During the years that I “pastured” I was a bi-vocational minister. I was still on active duty in the military and served, among other things, as the NCOIC (Non-Commissioned Officer in Charge) of a Detachment. Whenever you are the guy in charge you always wind up working longer hours than those who are not. For my wife, even when I was not in the field in the military I was often either on duty or in the field as a pastor. I remember one time she drove home the point that she needed more of me than she got. One evening we were setting at the dining room table, the kids had left and gone upstairs to their rooms. She came over to me and put her little hands on each side of my face and turned my head to look into her eyes. The she said, “Remember, you are my pastor too.” That was all she said. I have heard women proudly announce they were Colonel or General so and so’s wife.

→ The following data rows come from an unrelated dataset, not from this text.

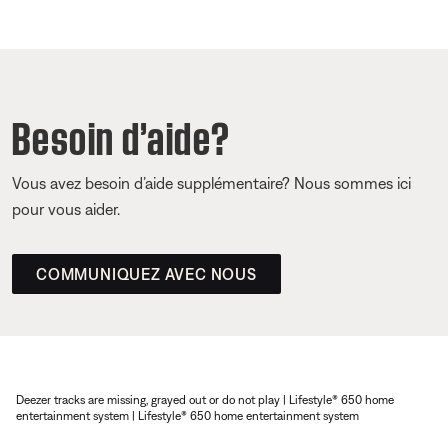
Besoin d’aide?
Vous avez besoin d’aide supplémentaire? Nous sommes ici
pour vous aider.
COMMUNIQUEZ AVEC NOUS
Deezer tracks are missing, grayed out or do not play | Lifestyle® 650 home
entertainment system | Lifestyle® 650 home entertainment system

Not once did I ever see my wife put on airs about who she was. But she was the wife of both a professional military man and the wife of a minister of the Gospel, and she was good enough at it to make that old bum look pretty good at both. Remember what the Scripture says about the reputation a virtuous woman brings to her husband? She makes him known in the gates of the city.

 

This Veteran’s Day I was talking with some friends from the military. I was working as a minister even though it was a holiday, and one of the men who came to see me came from his work place. He remarked that as a soldier he never used to get the holidays off that honored soldiers. If there was not some duty to perform there was always some parade or function to go to. Soldiers do not get soldier’s holidays. Wives like mine do not get holidays from being wives either, even when we go on holiday. She never stops thinking about the mission she has undertaken in life. Me! There was one thing in the military I used to like to do. There were those special meetings of professionals where we would put on our dress uniforms and our ladies would adorn themselves in their best dresses. We would eat a formal meal and toast our leaders beginning with our President and Commander in Chief. As a Baptist preacher living under Church Covenant’s that say “I will abstain from the use or sale of alcohol as a beverage,” we were often one of the few that drank these toasts with water. Sometimes that got us criticism. My wife was often a finer lady than the critics were gentlemen and ladies. I was always proud of my wife when we went to those gatherings. I always thought she was not only the finest lady there, though others were more richly dressed. She had the beauty of her person and the grace of a true lady. I was proud to have her on my arm. I still am. This morning I lift my coffee cup to the lady who has adorned my life and made it rich in love. Ladies and Gentlemen, I present to you Beverly Kaye Ford, my great love, my companion in life, my dear friend and helpmeet, my wife. May God bless her in this world and the next as she has so richly blessed me in the years since she first said “I do,” and proved over and over again she meant it.